▸ **Exercise text**:
Species-specific responses of membranes and the (Na++K+)-pump to temperature change in the kidney of two species of freshwater fish, roach (Rutilus rutilus) and Arctic Char (Salvelinus alpinus).

SCHWARZBAUM PJ, WIESER W, COSSINS AR

PHYSIOLOGICAL AND BIOCHEMICAL ZOOLOGY

UNIV CHICAGO PRESS

Año: 1992 p. 17 - 34

1522-2152

A protocol has been developed for the separation of brush-border membrane (BBM) and basolateral membrane (BLM) fractions from the kidneys of the roach (Rutilus rutilus) and the Arctic char (Salvelinus alpinus), based on differential precipitation and differential centrifugation. Steady state polarization fluorescence was used to measure membrane fluidity in BBM and BLM from the kidneys of cold- and warm-acclimated fish. The "homeoviscous response" (%HR) in the BLM of cold-acclimated S. alpinus was about four fold higher (78.2%) than in the BLM of cold-acclimated R. rutilus. No %HR was shown by the BBM of R. rutilus, but a fairly strong one (54.3%) by the BBM of S. alpinus. Acclimation temperature had no effect on thermal stabilit, of the (Na⁺ + K⁺)-ATPase from kidney microsomes of S. alpinus, but the preincubation temperature that resulted in 50% inactivation $(LT_{50})$ of the same enzyme was significantly (> 2° C) lower in coldthan in warm-acclimated R. rutilus. No changes or only slight changes of thermal stability due to acclimation temperature were shown by the τ-glutamyltransferase of both species. The present findings in conjunction with the results of a previous investigation lead to the conclusion that two coexisting species of fish, belonging to different families, use different strategies of membrane adaptation to environmental temperature. The cyprinid, R. rutilus, responded to low-temperature acclimation predominantly by altering the properties of the (Na⁺ + K⁺)ATPase (ouabain-binding sites, specific activity, thermal stability), whereas the salmonid, S. alpinus, responded by altering bulk fluidity and residual K⁺ efflux. These species-specific differences are discussed with regard to the consequences of possible imbalances of ionic flux created by different temperature coefficients of active transport and dissipative permeation of ions.

▸ **Given entries**:

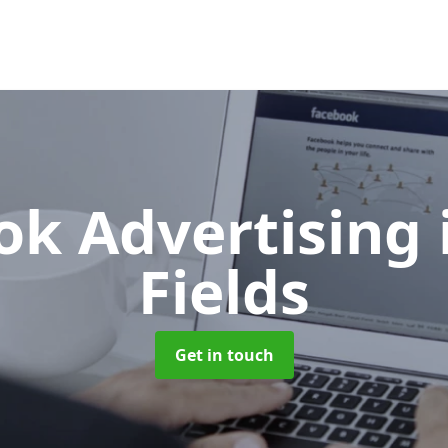
ok Advertising
Fields
Get in touch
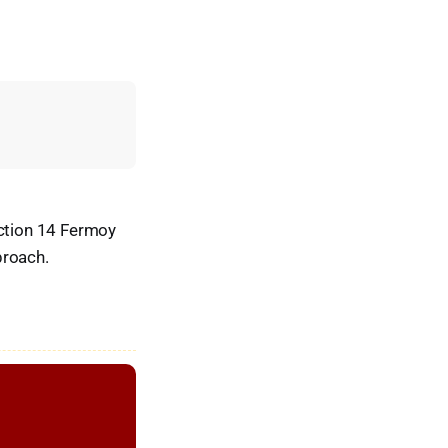
ction 14 Fermoy
proach.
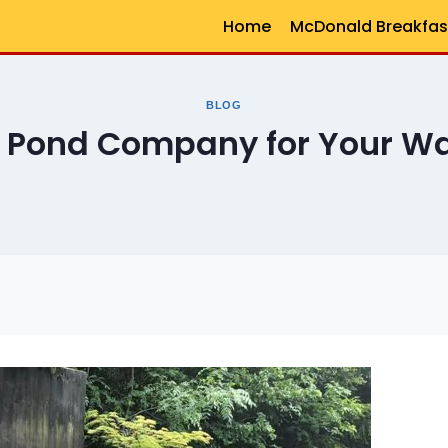
Home
McDonald Breakfas
BLOG
t Pond Company for Your Wa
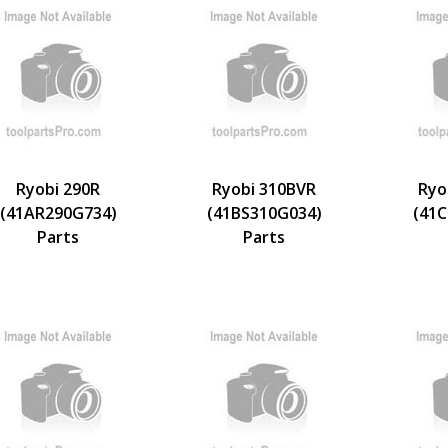
Ryobi 290R
Ryobi 310BVR
Ryo
(41AR290G734)
(41BS310G034)
(41C
Parts
Parts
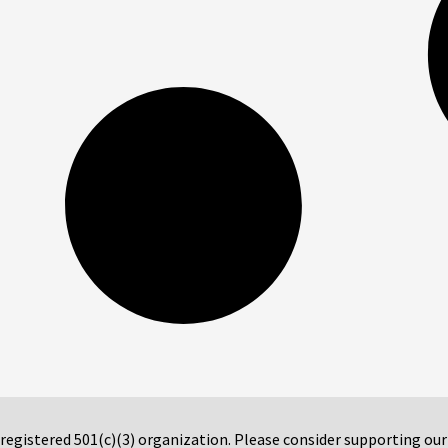
 registered 501(c)(3) organization. Please consider supporting ou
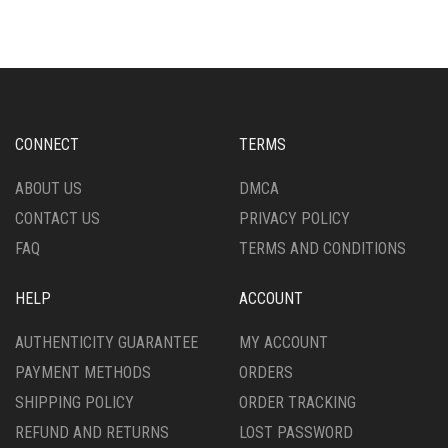
MULTIPLE
MULTIPLE
VARIANTS.
VARIANTS.
THE
THE
OPTIONS
OPTIONS
MAY
MAY
BE
BE
CHOSEN
CHOSEN
CONNECT
TERMS
ON
ON
THE
THE
ABOUT US
DMCA
PRODUCT
PRODUCT
CONTACT US
PRIVACY POLICY
PAGE
PAGE
FAQ
TERMS AND CONDITIONS
HELP
ACCOUNT
AUTHENTICITY GUARANTEE
MY ACCOUNT
PAYMENT METHODS
ORDERS
SHIPPING POLICY
ORDER TRACKING
REFUND AND RETURNS
LOST PASSWORD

▸ **Task to carry out**: From the fish kidney abstract, copy the passage from "Species-specific responses of" up to and including "Char (Salvelinus alpinus).".

▸ **Task solution**:
Species-specific responses of membranes and the (Na++K+)-pump to temperature change in the kidney of two species of freshwater fish, roach (Rutilus rutilus) and Arctic Char (Salvelinus alpinus).